I wore red, and they hated me!: Lessley, m'dear, it's true: S.F. women do not know how to dress. I do not in the least consider myself to be a fashion diva -- not even a trainee -- but I'm frequently appalled at the widespread acceptance of black jeans and a leather jacket as being "dressed up" by men and women in San Francisco.
I lived in New Orleans for four years, where it was quite easy to discern the locals from the tourists: The locals were always the well-dressed-looking folk, and the tourists (plus the Tulane/Loyola/East Coast-originating undergrads) were always the people in ridiculous Teva sandals, shorts, T-shirts, and Hawaiian shirts year-round.

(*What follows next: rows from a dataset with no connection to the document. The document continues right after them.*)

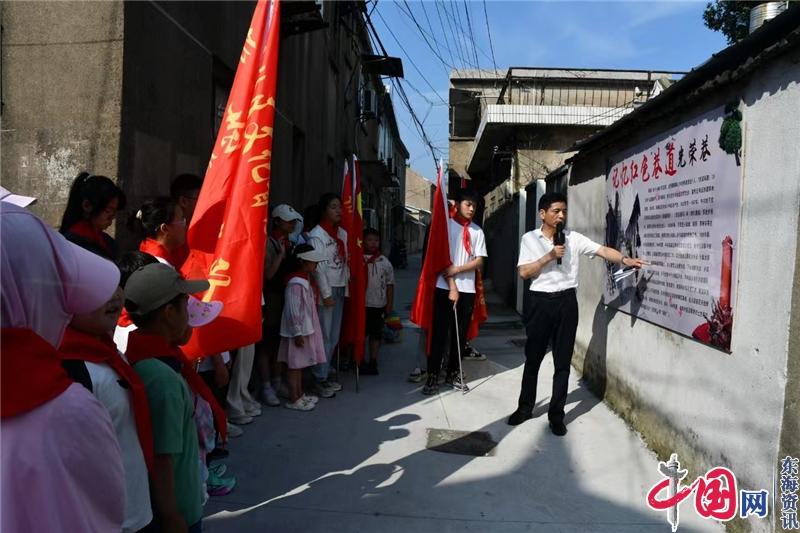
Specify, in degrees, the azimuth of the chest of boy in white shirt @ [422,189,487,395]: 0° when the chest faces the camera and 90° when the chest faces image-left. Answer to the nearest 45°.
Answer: approximately 0°

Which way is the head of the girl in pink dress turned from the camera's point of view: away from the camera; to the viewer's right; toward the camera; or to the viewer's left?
to the viewer's right

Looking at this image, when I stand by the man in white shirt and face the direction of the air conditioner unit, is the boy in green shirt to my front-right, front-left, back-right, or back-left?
back-left

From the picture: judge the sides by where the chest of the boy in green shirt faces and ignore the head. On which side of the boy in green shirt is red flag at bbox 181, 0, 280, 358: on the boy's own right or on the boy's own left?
on the boy's own left

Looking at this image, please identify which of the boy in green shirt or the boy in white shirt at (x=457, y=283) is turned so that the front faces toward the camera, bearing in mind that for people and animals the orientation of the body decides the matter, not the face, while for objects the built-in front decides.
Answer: the boy in white shirt

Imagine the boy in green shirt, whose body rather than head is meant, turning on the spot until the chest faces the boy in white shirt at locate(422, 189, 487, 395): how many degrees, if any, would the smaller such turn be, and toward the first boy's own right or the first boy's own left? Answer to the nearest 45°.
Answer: approximately 45° to the first boy's own left

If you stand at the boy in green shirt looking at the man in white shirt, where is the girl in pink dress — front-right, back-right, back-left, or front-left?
front-left

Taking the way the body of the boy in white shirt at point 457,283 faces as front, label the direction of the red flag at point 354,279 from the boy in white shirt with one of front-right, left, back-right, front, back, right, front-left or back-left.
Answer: right

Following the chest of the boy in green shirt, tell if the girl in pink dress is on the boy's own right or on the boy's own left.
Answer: on the boy's own left

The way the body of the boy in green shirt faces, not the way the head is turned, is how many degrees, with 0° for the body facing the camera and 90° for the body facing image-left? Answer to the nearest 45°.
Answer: approximately 270°

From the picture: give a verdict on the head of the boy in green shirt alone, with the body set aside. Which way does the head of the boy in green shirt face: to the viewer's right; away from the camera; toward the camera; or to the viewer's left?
to the viewer's right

Here, it's a little more difficult to discern the jeans-Polarfleece locals from the shorts-Polarfleece tourists -- except that the locals usually wear leather jackets and the tourists are wearing Polarfleece emblazoned with "SF" or icons of the Bay Bridge.

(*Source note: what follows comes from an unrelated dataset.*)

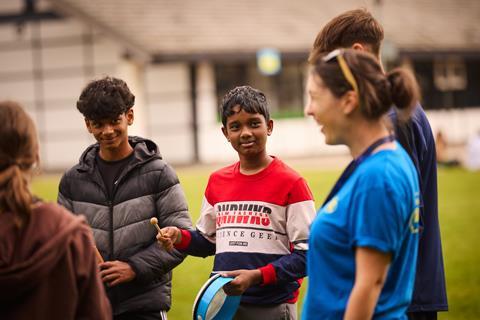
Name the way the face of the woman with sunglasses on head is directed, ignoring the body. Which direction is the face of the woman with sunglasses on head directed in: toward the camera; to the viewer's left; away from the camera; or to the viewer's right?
to the viewer's left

I was shocked and disappointed when I went to Gary Danko shortly after it opened on Valentine's Day in 2000 to discover that a) I was the only person wearing red in the entire restaurant; b) my boyfriend was the only person who was wearing a tie; and c) people were wearing shorts, Polarfleece, and sandals in this very chic, elegant, and ridiculously overpriced dining establishment. I felt ostracized for being overdressed. That's the thing -- in any other major metropolitan city, one cannot be "overdressed," except in San Francisco.

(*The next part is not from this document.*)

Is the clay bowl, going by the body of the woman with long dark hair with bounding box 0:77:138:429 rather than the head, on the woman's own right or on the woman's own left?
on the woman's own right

I like to dress up, sometimes. Why is it that if I wear black slacks and a cashmere sweater, people look at me funny, unless I go to the Eagle, where they don't look at me at all unless I am spanking someone? S.F. fashion SUCKS!!!
Jennifer R. Accettola
Why aren't Palestinians held to the same moral standards as Israelis and Americans?: I encountered Barbara Lubin at a protest in Berkeley two years ago ["A Smuggler's Tale," Bay View, Dec. 11]. I was standing in solidarity with Israel, while Lubin was denouncing Israel's most recent anti-terrorist operation. I remember her words to me clearly as she paraphrased Gandhi: "An eye for an eye makes the whole world blind."
However, as is clear from Peter Byrne's profile of Lubin, this lesson only applies to America and Israel. Whether it's Iraqis or Palestinians, Lubin is quick to justify violent hatred of the U.S. and Israel. It illustrates a troubling phenomenon: Like so many other like-minded activists, Lubin fails to apply to the Arab world the same standards of decency that she applies to America and the Israelis.
In typical "Yes, but ..." fashion, Lubin condemns the death wrought by suicide bombers while pointing to Palestinian gripes as a supposed justification. She similarly excuses al Qaeda's attacks of Sept. 11: "What took them so long?" she asks. "It looked like Baghdad after the U.S. bombing."
Lubin's double standard towards the Arab world is extremely patronizing. While she purports to uphold the rights and dignity of these people, she is not the least bit critical when their behavior turns violent. It's as if she expects no more of these people on whose behalf she supposedly works.
True peace will come to the Middle East, Ms. Lubin, when we demand of the Arabs what we have demanded so long of the Israelis and of ourselves: respect for human rights and a readiness to embrace our former enemies in pursuit of a peaceful future. To expect less of them is pure condescension.